At first it seems strange, but it makes perfect sense. Basie rarely led a small group, but when he did (early ‘Fifties; record dates in the ‘Sevenites) a new facet was seen. The horns could stretch, and the Count would display his stride – if but for a moment. The same feeling is here: an octet with tight ensembles and
a loose feel. Swing veterans abound: Bob Haggart, charts by Neal Hefti and Buck Clayton, plus Billy Mitchell, from the ‘Sixties “atomic” band. That word is appropriate – this is a blast.
It starts as expected: the hi-hat, the ching-ching guitar, the easy stride from the leader. Tight horns blare soft, and now they shout: it’s only four, but they pack a punch. Randy Sandke starts low, and the tension builds: a high bleat, and someone says “Yeah!” Dan Barrett has a nice round tone, grinding low as the rasp builds. And now the screamer: Mitchell digs deep, high excitement and low gravel. He goes for the Lockjaw sound; he succeeds.

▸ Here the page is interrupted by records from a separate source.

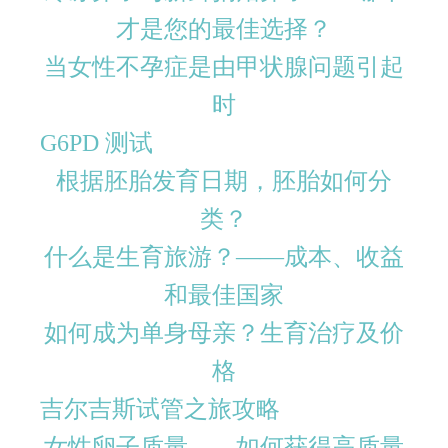
才是您的最佳选择？
当女性不孕症是由甲状腺问题引起
时
G6PD 测试
根据胚胎发育日期，胚胎如何分
类？
什么是生育旅游？——成本、收益
和最佳国家
如何成为单身母亲？生育治疗及价
格
吉尔吉斯试管之旅攻略
女性卵子质量——如何获得高质量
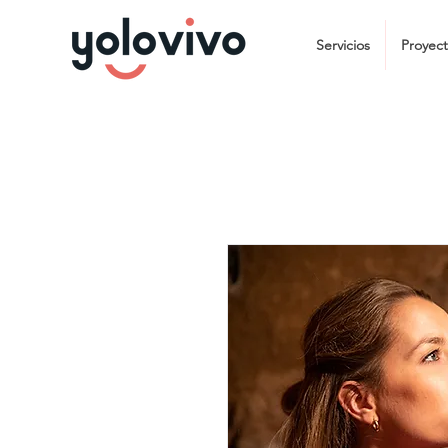
Servicios
Proyec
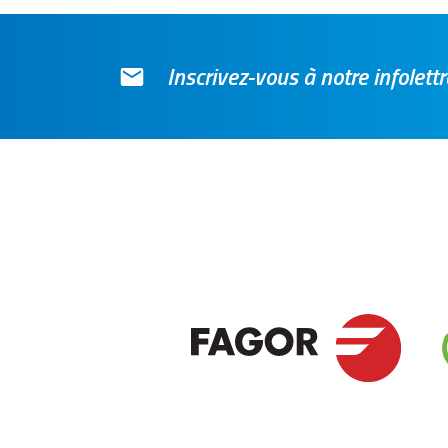
Inscrivez-vous à notre infolet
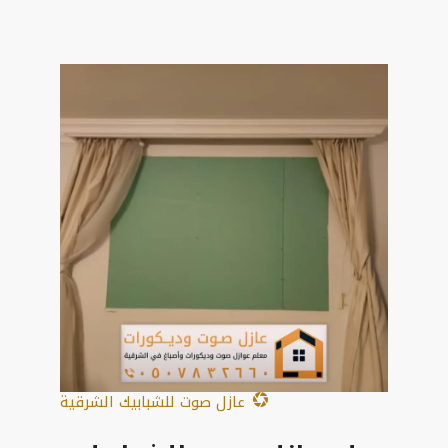
عازل صوت للشبابيك الشرقية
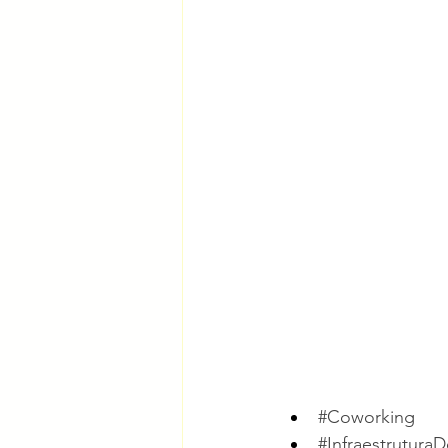
#Coworking
#Infraestrutura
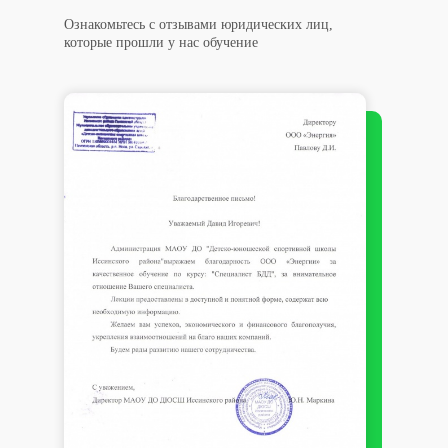
Ознакомьтесь с отзывами юридических лиц,
которые прошли у нас обучение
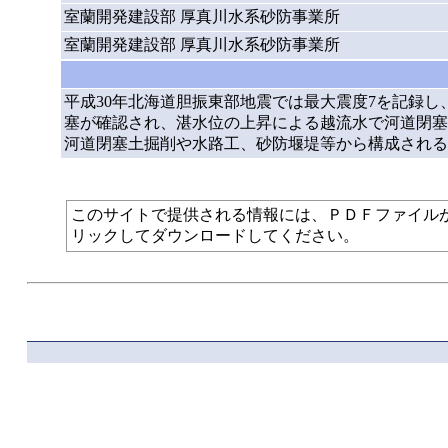
室蘭開発建設部 厚真川水系砂防事業所
室蘭開発建設部 厚真川水系砂防事業所
平成30年北海道胆振東部地震では最大震度7を記録
塞が確認され、湛水位の上昇による越流水で河道閉塞
河道閉塞土掘削や水路工、砂防堰堤等から構成される
このサイトで提供される情報には、ＰＤＦファイルが使われて
リックしてダウンロードしてください。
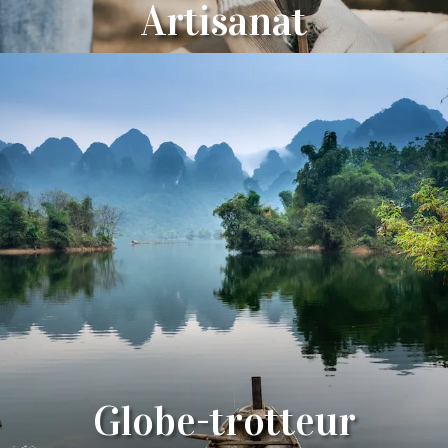
Artisanat
Globe-trotteur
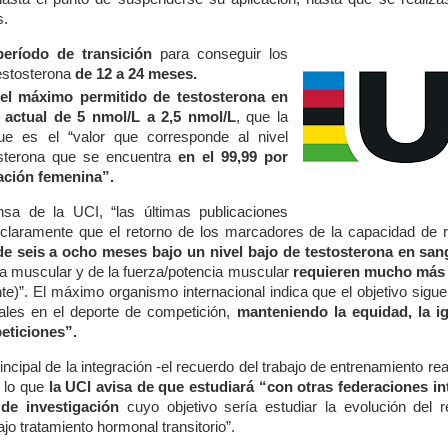
s.
eríodo de transición
para conseguir los
testosterona
de
12 a 24 meses.
vel máximo permitido de testosterona en
 actual de 5 nmol/L a 2,5 nmol/L
, que la
e es el “valor que corresponde al nivel
sterona que se encuentra
en el 99,99 por
lación femenina”.
sa de la UCI, “las últimas publicaciones
 claramente que el retorno de los marcadores de la capacidad de re
e seis a ocho meses bajo un nivel bajo de testosterona en san
a muscular y de la fuerza/potencia muscular
requieren mucho más
te)”. El máximo organismo internacional indica que el objetivo sigue
uales en el deporte de competición,
manteniendo la equidad, la i
eticiones”.
incipal de la integración -el recuerdo del trabajo de entrenamiento rea
 lo que
la UCI avisa de que estudiará “con otras federaciones in
de investigación
cuyo objetivo sería estudiar la evolución del re
jo tratamiento hormonal transitorio”.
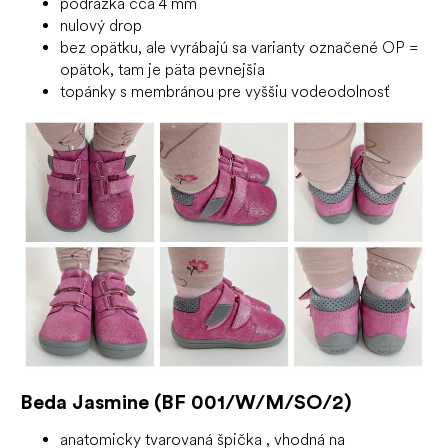
podrážka cca 4 mm
nulový drop
bez opätku, ale vyrábajú sa varianty označené OP =
opätok, tam je päta pevnejšia
topánky s membránou pre vyššiu vodeodolnosť
Beda Jasmine (BF 001/W/M/SO/2)
anatomicky tvarovaná špička
, vhodná na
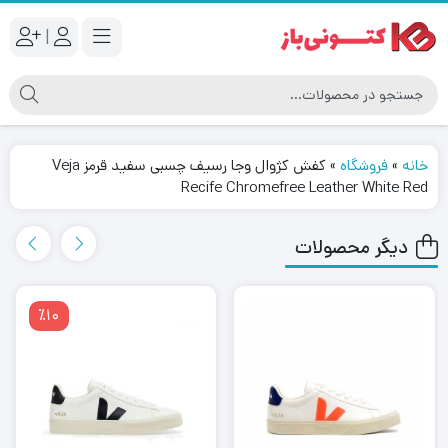
|
خانه
»
فروشگاه
»
کفش کژوال وجا رسیف چسبی سفید قرمز Veja
Recife Chromefree Leather White Red
دیگر محصولات
٪10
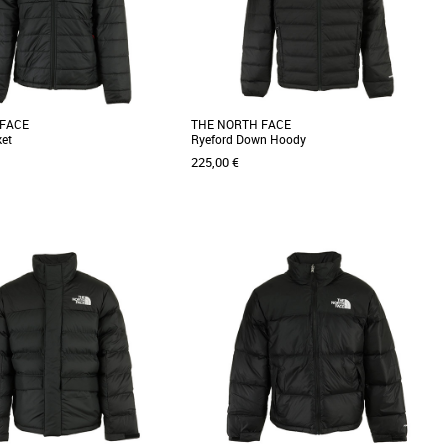
Meilleures remises
 FACE
THE NORTH FACE
et
Ryeford Down Hoody
225,00 €
M
L
XL
 doudoune Lungern Jacket de The
Découvrez la Doudoune Ryeford Down Hoody
un indispensable pour les hommes
de The North Face, une pièce incontournable
...]
de votre garde-robe [...]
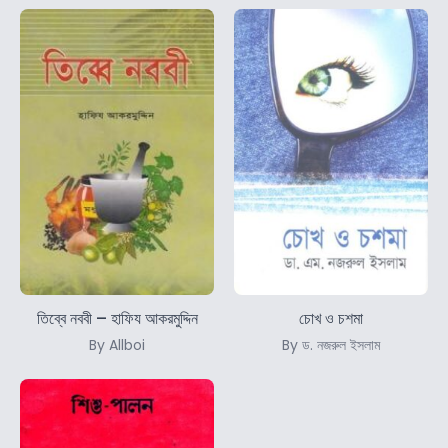
তিব্বে নববী – হাফিয আকরমুদ্দিন
চোখ ও চশমা
By Allboi
By ড. নজরুল ইসলাম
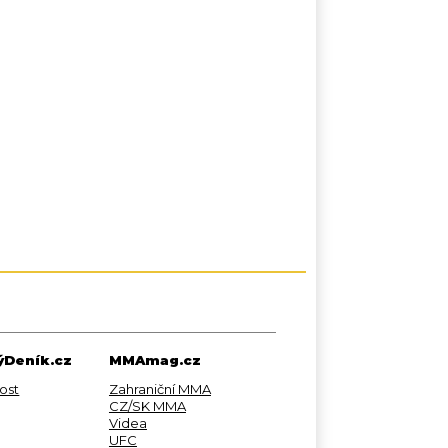
Deník.cz
MMAmag.cz
ost
Zahraniční MMA
CZ/SK MMA
Videa
UFC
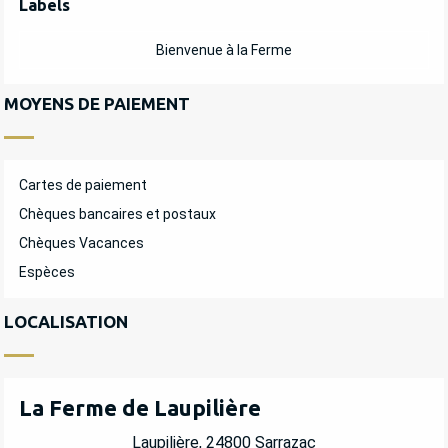
Labels
Labels
Bienvenue à la Ferme
MOYENS DE PAIEMENT
Cartes de paiement
Chèques bancaires et postaux
Chèques Vacances
Espèces
LOCALISATION
La Ferme de Laupilière
Laupilière, 24800 Sarrazac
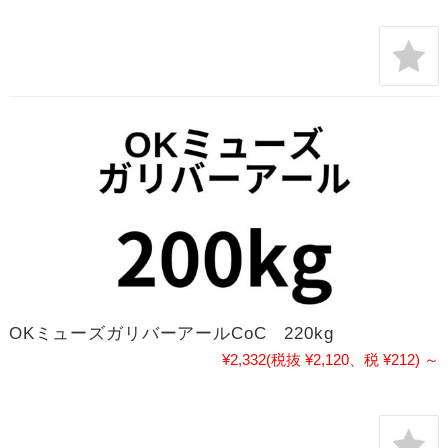
OKミューズガリバーアールCoC 220kg
¥2,332
(税抜 ¥2,120、税 ¥212)
～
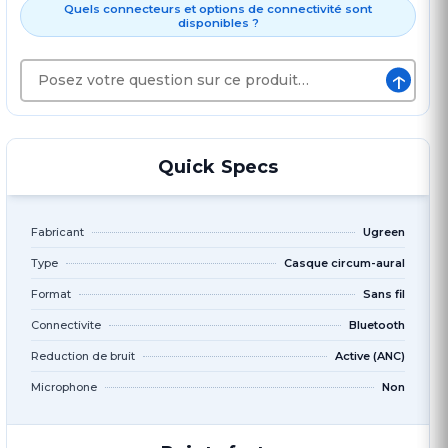
Quels connecteurs et options de connectivité sont
disponibles ?
↑
Quick Specs
Fabricant
Ugreen
Type
Casque circum-aural
Format
Sans fil
Connectivite
Bluetooth
Reduction de bruit
Active (ANC)
Microphone
Non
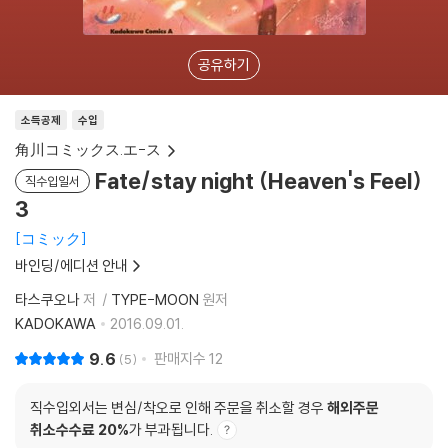
공유하기
소득공제
수입
角川コミックス.エ-ス
Fate/stay night (Heaven's Feel)
직수입일서
3
コミック
바인딩/에디션 안내
타스쿠오나
저
TYPE-MOON
원저
KADOKAWA
2016.09.01.
9.6
판매지수
12
5
직수입외서는 변심/착오로 인해 주문을 취소할 경우
해외주문
취소수수료 20%
가 부과됩니다.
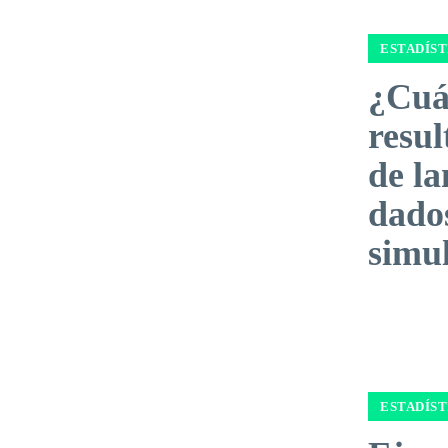
ESTADÍST
¿Cuál
resul
de la
dado
simu
ESTADÍST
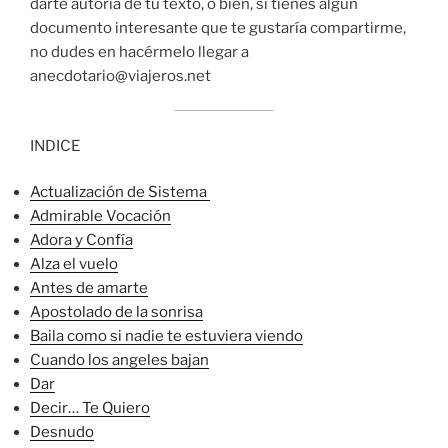
darte autoría de tu texto, o bien, si tienes algún
documento interesante que te gustaría compartirme,
no dudes en hacérmelo llegar a
anecdotario@viajeros.net
INDICE
Actualización de Sistema
Admirable Vocación
Adora y Confía
Alza el vuelo
Antes de amarte
Apostolado de la sonrisa
Baila como si nadie te estuviera viendo
Cuando los angeles bajan
Dar
Decir… Te Quiero
Desnudo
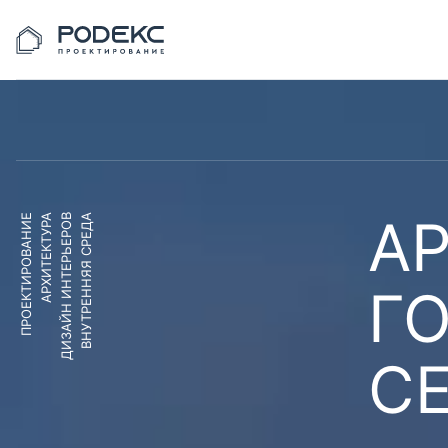
АР
ПРОЕКТИРОВАНИЕ
АРХИТЕКТУРА
ДИЗАЙН ИНТЕРЬЕРОВ
ВНУТРЕННЯЯ СРЕДА
Г
С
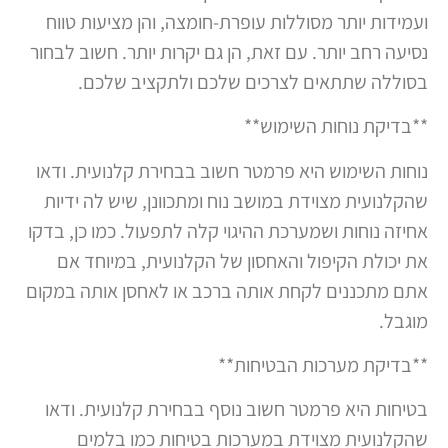
ועמידות יותר מסוללות עופרת-חומצה, והן מציעות טווח
נסיעה רחב יותר. עם זאת, הן גם יקרות יותר. חשוב לבחור
בסוללה שתתאים לצרכים שלכם ולתקציב שלכם.
**בדיקת נוחות השימוש**
נוחות השימוש היא פרמטר חשוב בבחירת קלנועית. ודאו
שהקלנועית מצוידת במושב נוח ומתכוונן, שיש לה ידיות
אחיזה נוחות ושמערכת ההיגוי קלה לתפעול. כמו כן, בדקו
את יכולת הקיפול והאחסון של הקלנועית, במיוחד אם
אתם מתכננים לקחת אותה ברכב או לאחסן אותה במקום
מוגבל.
**בדיקת מערכות הבטיחות**
בטיחות היא פרמטר חשוב נוסף בבחירת קלנועית. ודאו
שהקלנועית מצוידת במערכות בטיחות כמו בלמים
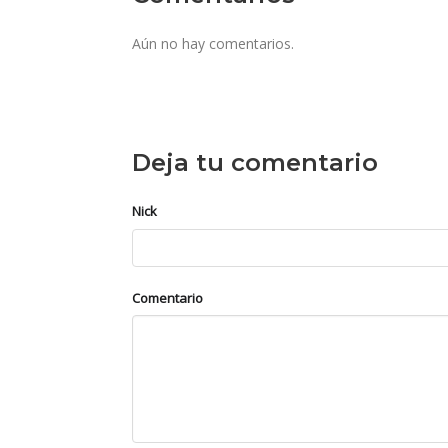
Aún no hay comentarios.
Deja tu comentario
Nick
Comentario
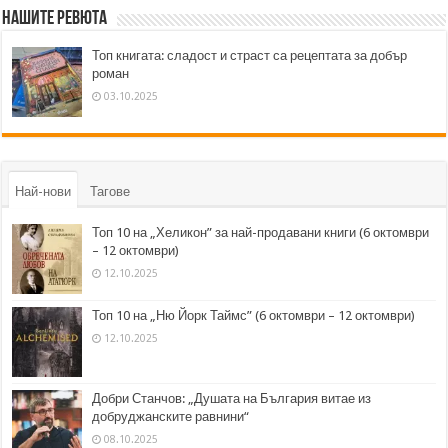
Нашите ревюта
Топ книгата: сладост и страст са рецептата за добър
роман
03.10.2025
Най-нови
Тагове
Топ 10 на „Хеликон” за най-продавани книги (6 октомври
– 12 октомври)
12.10.2025
Топ 10 на „Ню Йорк Таймс” (6 октомври – 12 октомври)
12.10.2025
Добри Станчов: „Душата на България витае из
добруджанските равнини“
08.10.2025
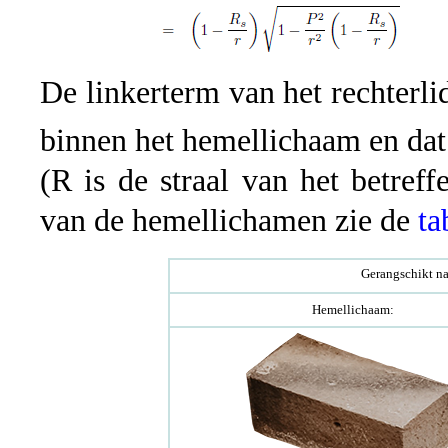
De linkerterm van het rechterli
binnen het hemellichaam en dat 
(R is de straal van het betre
van de hemellichamen zie de
ta
Gerangschikt n
Hemellichaam:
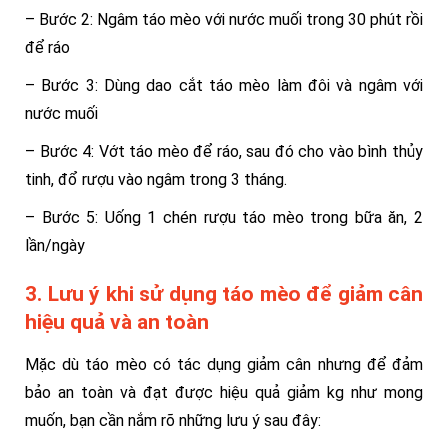
– Bước 2: Ngâm táo mèo với nước muối trong 30 phút rồi
để ráo
– Bước 3: Dùng dao cắt táo mèo làm đôi và ngâm với
nước muối
– Bước 4: Vớt táo mèo để ráo, sau đó cho vào bình thủy
tinh, đổ rượu vào ngâm trong 3 tháng.
– Bước 5: Uống 1 chén rượu táo mèo trong bữa ăn, 2
lần/ngày
3. Lưu ý khi sử dụng táo mèo để giảm cân
hiệu quả và an toàn
Mặc dù táo mèo có tác dụng giảm cân nhưng để đảm
bảo an toàn và đạt được hiệu quả giảm kg như mong
muốn, bạn cần nắm rõ những lưu ý sau đây:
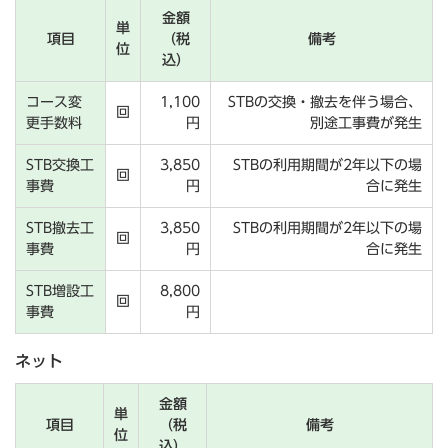
金額
単
項目
（税
備考
位
込）
コース変
1,100
STBの交換・撤去を伴う場合、
回
更手数料
円
別途工事費が発生
STB交換工
3,850
STBの利用期間が2年以下の場
回
事費
円
合に発生
STB撤去工
3,850
STBの利用期間が2年以下の場
回
事費
円
合に発生
STB増設工
8,800
回
事費
円
ネット
金額
単
項目
（税
備考
位
込）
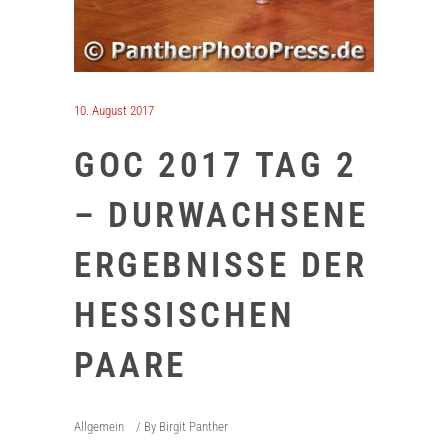
10. August 2017
GOC 2017 TAG 2
– DURWACHSENE
ERGEBNISSE DER
HESSISCHEN
PAARE
Allgemein
By
Birgit Panther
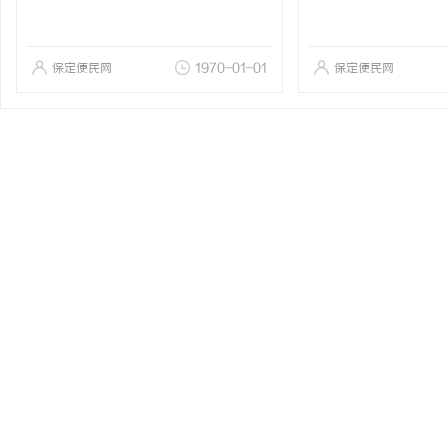
保定便民网
1970-01-01
保定便民网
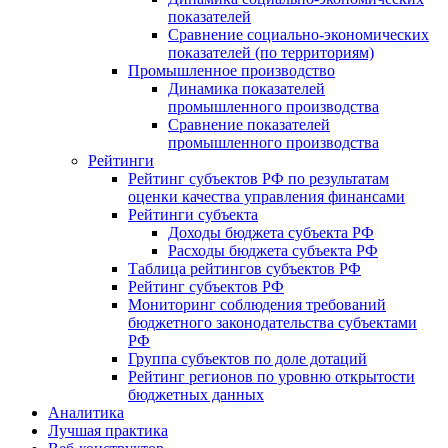
показателей
Сравнение социально-экономических
показателей (по территориям)
Промышленное производство
Динамика показателей
промышленного производства
Сравнение показателей
промышленного производства
Рейтинги
Рейтинг субъектов РФ по результатам
оценки качества управления финансами
Рейтинги субъекта
Доходы бюджета субъекта РФ
Расходы бюджета субъекта РФ
Таблица рейтингов субъектов РФ
Рейтинг субъектов РФ
Мониторинг соблюдения требований
бюджетного законодательства субъектами
РФ
Группа субъектов по доле дотаций
Рейтинг регионов по уровню открытости
бюджетных данных
Аналитика
Лучшая практика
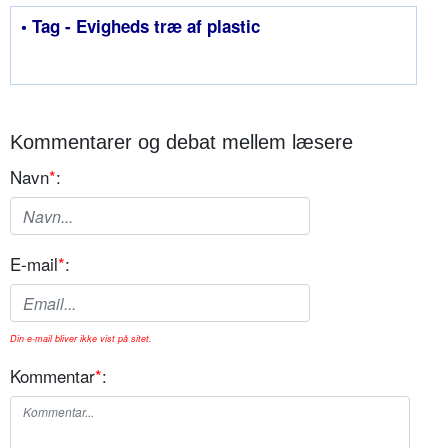
• Tag - Evigheds træ af plastic
Kommentarer og debat mellem læsere
Navn
*
:
E-mail
*
:
Din e-mail bliver ikke vist på sitet.
Kommentar
*
:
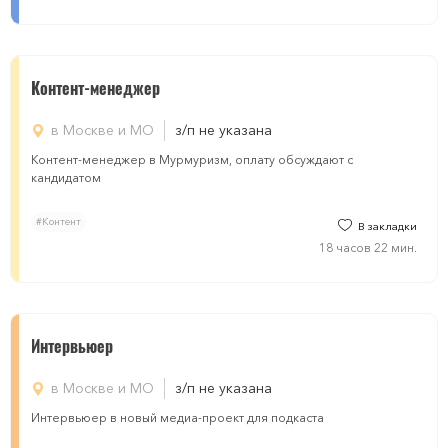
Контент-менеджер
в Москве и МО
з/п не указана
Контент-менеджер в Мурмуризм, оплату обсуждают с
кандидатом
#Контент
В закладки
18 часов 22 мин.
Интервьюер
в Москве и МО
з/п не указана
Интервьюер в новый медиа-проект для подкаста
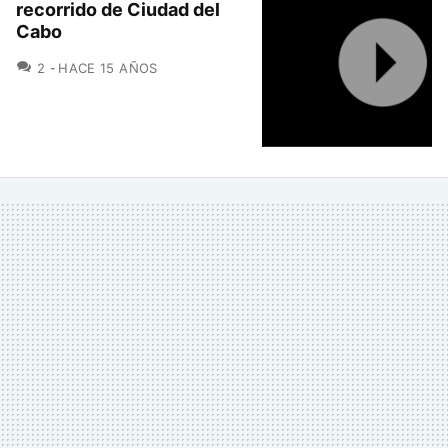
recorrido de Ciudad del
Cabo
COMENTARIOS
2
HACE 15 AÑOS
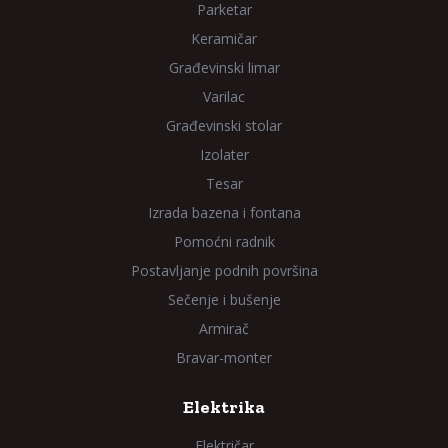
Parketar
Keramičar
Građevinski limar
Varilac
Građevinski stolar
Izolater
Tesar
Izrada bazena i fontana
Pomoćni radnik
Postavljanje podnih površina
Sečenje i bušenje
Armirač
Bravar-monter
Elektrika
Električar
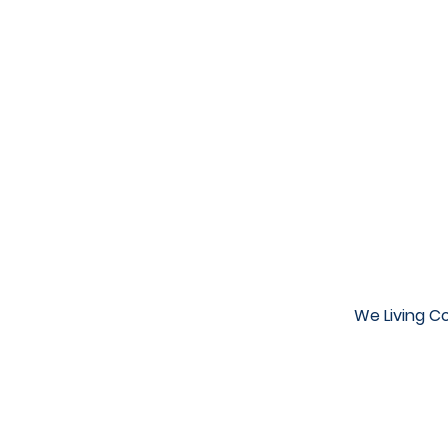
We Living Co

A massed riff, hinting “One O’Clock Jump”; a thunderstorm from Joe Anscione. It’s a blues, but how could anyone be sad? Not the crowd, that’s for sure.
Next is “Moten Swing”, and an unexpected joy. Basie did it with an octet in 1976: a simple jam with laid-back feel. Clayton’s arrangement: high reeds whisper behind the soloists. Barrett is good; the alto is superb. You think of old dance records: high swing, and tiny solos that get the job done. A pleasant surprise: thank Buck and the band.
“Who, me?” says Mitchell when his name is called. The spotlight is his, and he’s “Blue and Sentimental.” He was Lockjaw before; this time he’s Lester, with wide tone and light grain. The brass swells, and he steps it up a little. The “Moten Swing” riff comes in, and Billy swaggers, his warmth intact. “April in Paris: sparkles, with startling force. And, of course, we get it “one more time!” And “L’il Darlin’” is a hand on your shoulder; the horns are one big flute and the guitar gets a bit of space. The muted Sandke flutters over the growing reeds, and makes it seem effortless. The final note is a goodnight kiss, and the crowd is charmed.
I’ve never heard a bad version of “Big Noise from Winnetka”, and I still haven’t. It starts like always, then Ascione gets creative. He starts on the toms, goes dainty on the cymbals, clicks sticks, and gets the crowd laughing when he hits metal (the cymbal stand?) Haggart says something in German (more laughs) and hits a full strum, something I’ve rarely heard on bass. The whistle returns, and then the applause.
“Broadway” gives us heady riffs and All-American rhythm. Mitchell is throaty on his solo. Barrett is buttery smooth, musing quietly over the tasty comping. Brian Ogilvie has another strong effort, and James Chirillo floats like Burrell (he doesn’t play like Freddie Green, but he solos as often!) Simply put, a jaunt.
Now it’s Ogilvie’s turn to be Lester; Pres played clarinet on “Baby Won’t You Please Come Home”, so Brian does the same. Cool and creamy, it’s almost as good as his alto. Sandke again has the mute, and he bewitches us with old-school magic. Barrett has fun with the plunger (tricky Dan?) and Mitchell goes nice and mellow – two Lesters, no waiting. And we close by saluting “The King”. Pianist Mark Shane at last gets a long solo, and strides a mile. Mitchell growls a little Jaws; Ogilvie comes back with “Lester Leaps In”. Billy shouts; Brian honks. Faster and faster – better and better. The King bows – and the subjects rejoice. A little jam, a little blues – a lot of fun.